Virtually every significant work on political theory, history, law, and statecraft could be found on the Library Company's shelves, as well as numerous tracts and polemical writings by American as well as European authors. And virtually all of those works that were influential in framing the minds of the Framers of the nation are still on the Library Company's shelves.

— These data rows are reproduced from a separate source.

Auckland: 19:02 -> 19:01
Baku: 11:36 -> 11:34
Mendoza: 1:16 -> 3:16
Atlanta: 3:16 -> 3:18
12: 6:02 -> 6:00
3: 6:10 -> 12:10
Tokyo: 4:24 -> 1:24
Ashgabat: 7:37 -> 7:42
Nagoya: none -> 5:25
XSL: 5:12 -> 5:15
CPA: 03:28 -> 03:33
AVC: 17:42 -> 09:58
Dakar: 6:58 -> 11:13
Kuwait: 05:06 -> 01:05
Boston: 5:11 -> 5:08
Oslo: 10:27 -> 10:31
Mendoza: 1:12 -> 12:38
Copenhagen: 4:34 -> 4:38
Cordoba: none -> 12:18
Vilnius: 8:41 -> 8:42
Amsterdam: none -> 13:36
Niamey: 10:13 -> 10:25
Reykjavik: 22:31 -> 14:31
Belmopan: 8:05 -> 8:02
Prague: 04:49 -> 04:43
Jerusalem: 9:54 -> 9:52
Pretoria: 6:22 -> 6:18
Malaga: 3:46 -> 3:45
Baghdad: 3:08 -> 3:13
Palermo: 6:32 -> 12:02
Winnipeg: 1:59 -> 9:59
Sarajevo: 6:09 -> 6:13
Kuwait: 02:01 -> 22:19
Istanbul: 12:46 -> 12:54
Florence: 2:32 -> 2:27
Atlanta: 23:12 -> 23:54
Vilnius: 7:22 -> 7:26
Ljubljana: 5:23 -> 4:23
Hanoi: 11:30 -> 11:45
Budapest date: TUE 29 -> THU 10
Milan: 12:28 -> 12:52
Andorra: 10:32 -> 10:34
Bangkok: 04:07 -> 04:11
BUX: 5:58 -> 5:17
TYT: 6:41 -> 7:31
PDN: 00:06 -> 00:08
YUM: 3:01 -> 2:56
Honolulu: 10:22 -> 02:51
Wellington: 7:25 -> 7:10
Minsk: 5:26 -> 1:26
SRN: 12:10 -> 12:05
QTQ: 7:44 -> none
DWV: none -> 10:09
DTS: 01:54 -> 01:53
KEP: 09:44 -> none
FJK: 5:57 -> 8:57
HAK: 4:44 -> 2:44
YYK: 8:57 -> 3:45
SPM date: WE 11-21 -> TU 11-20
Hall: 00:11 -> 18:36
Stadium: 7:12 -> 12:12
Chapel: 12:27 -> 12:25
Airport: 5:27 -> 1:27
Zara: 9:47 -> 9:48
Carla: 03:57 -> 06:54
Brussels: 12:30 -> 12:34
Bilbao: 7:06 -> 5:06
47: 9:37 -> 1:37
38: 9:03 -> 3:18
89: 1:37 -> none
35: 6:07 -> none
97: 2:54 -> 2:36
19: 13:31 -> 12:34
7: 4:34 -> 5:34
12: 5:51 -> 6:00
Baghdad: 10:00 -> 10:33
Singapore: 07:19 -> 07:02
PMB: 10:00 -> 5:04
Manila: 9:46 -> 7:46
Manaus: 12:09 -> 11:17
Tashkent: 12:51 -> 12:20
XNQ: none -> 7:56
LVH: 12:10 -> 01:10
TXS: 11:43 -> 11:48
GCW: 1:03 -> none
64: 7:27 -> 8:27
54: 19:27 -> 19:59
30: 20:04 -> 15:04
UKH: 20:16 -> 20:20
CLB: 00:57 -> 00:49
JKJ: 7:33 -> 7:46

In 1785 the Company purchased a collection of Revolutionary broadsheets pamphlets and other ephemera that had been assiduously collected by Pierre Eugène Du Simitière, of which no other copies have survived.
Permanent quarters were established for the Library Company in 1789 with the purchase of a lot on Fifth Street near Chestnut across from State House Square. A competition for the design of a building was won by an amateur of architecture, Dr. William Thornton, with a plan for a Palladian red-brick structure with white pilasters and a pediment interrupting a balustraded roof. A curving double flight of steps led up to the arched door under an arched niche containing a gift from William Bingham — a marble statue of Franklin in a classical toga sculpted in Italy by Francesco Lazzarini. Member's shares were extended to carpenters and bricklayers in partial payment for work on the new building. The new quarters were opened on New Year's Day, 1791. For the new library Samuel Jennings, an expatriate Philadelphian living in London, painted a large picture, "Liberty Displaying the Arts and Sciences."
In 1792 the Loganian Library, which had been housed across the square, was transferred to the Library Company, complementing its collection with the 2600 books that had been collected by James Logan. This collection was supplemented by the medical library of James Logan's younger brother, a physician in Bristol, England, the best medical library then in North America. Thornton's new building immediately required a new wing.

19th century

The collections went from strength to strength in the 19th century. In mid-century it was considered one of the "five great libraries" in the United States, along with the Harvard University Library, Yale University Library, Library of Congress, and Boston Athenæum.
The Library Company's collections were physically split in the mid-19th century. A large bequest from Dr. James Rush resulted in a new building at Broad and Christian streets in South Philadelphia. The Ridgway Library, as it was called, was controversial because it was both physically and socially removed from the homes and businesses of the members. A new, more centrally located, library designed by Frank Furness opened its doors in 1880 at Juniper and Locust Street.

20th century

The Library Company suffered financial troubles during the Great Depression and was forced to sell the Locust Street building and consolidate the collections in the Ridgway Library on South Broad Street. As its fortunes improved after the war, the institution focused on its mission as a scholarly research library. In the second half of the 20th century, under the direction of Edwin Wolf, an energetic program of renewal brought the Library Company once more into a busy and vital center of national importance for research and education. The Library Company completed a new building on Locust Street, also named the Ridgway Library, in 1965, and opened it to the public in April 1966.